Continuity of Derivative at a point.
Yes, consider $f(x) = \begin{cases} x^2 & x \in \mathbb{Q} \\ 0 & x \in \mathbb{R} \setminus \mathbb{Q} \end{cases}$
$f$ is differentiable at $0$ and nowhere else.
This is not exactly an answer to your question, but I think the source of your confusion is that you seem to believe that the left/right hand derivatives $$f'_\pm(a)=\lim_{h\to 0^\pm} \frac{f(a+h)-f(a)}{h}$$ are the same things as the left/right hand limits of the derivative $$\lim_{h\to 0^\pm} f'(a+h).$$ They coincide in simple cases, but not in general.
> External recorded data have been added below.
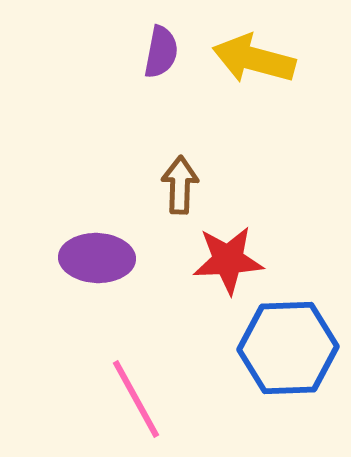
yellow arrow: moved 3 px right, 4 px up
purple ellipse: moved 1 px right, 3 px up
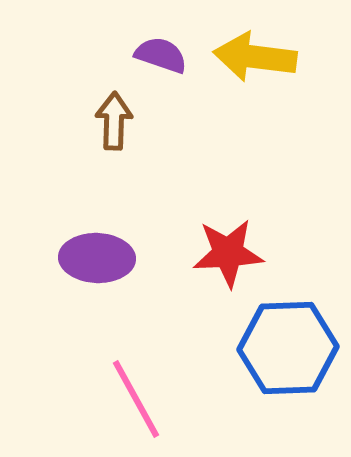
purple semicircle: moved 3 px down; rotated 82 degrees counterclockwise
yellow arrow: moved 1 px right, 2 px up; rotated 8 degrees counterclockwise
brown arrow: moved 66 px left, 64 px up
red star: moved 7 px up
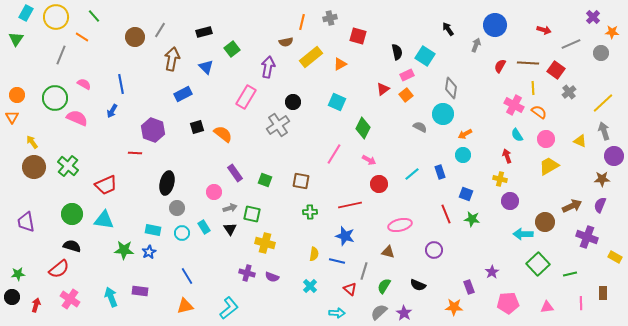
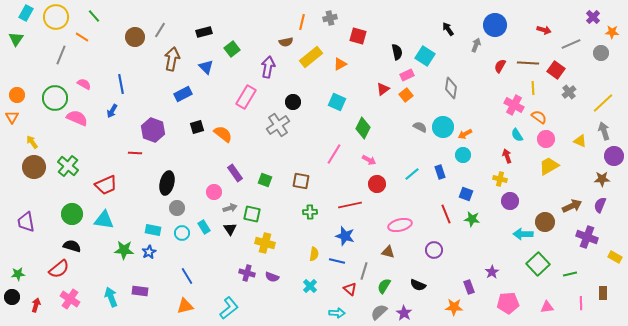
orange semicircle at (539, 112): moved 5 px down
cyan circle at (443, 114): moved 13 px down
red circle at (379, 184): moved 2 px left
For example, if $$f(x)=\begin{cases}1,&x \ge 0 \\ 0,&x < 0\end{cases}$$ then $f'(x)=0$ for all $x\neq 0$, so $\lim_{x\to 0^\pm} f'(x)=0$, but $f'(0)$ doesn't exist (since $f$ is discontinuous at $x=0$). More precisely, the right hand derivative $f'_+(0)$ is zero, but the left hand derivative ${f}'_{-}(0)$ is undefined.
Yes, it's possible! Consider the function
$$f(x) = x^2 W(x)$$
where $W$ is the Weierstrass function. At $x=0$ the derivative is $0$, but if it were differentiable anywhere else then $W$ would be differentiable too.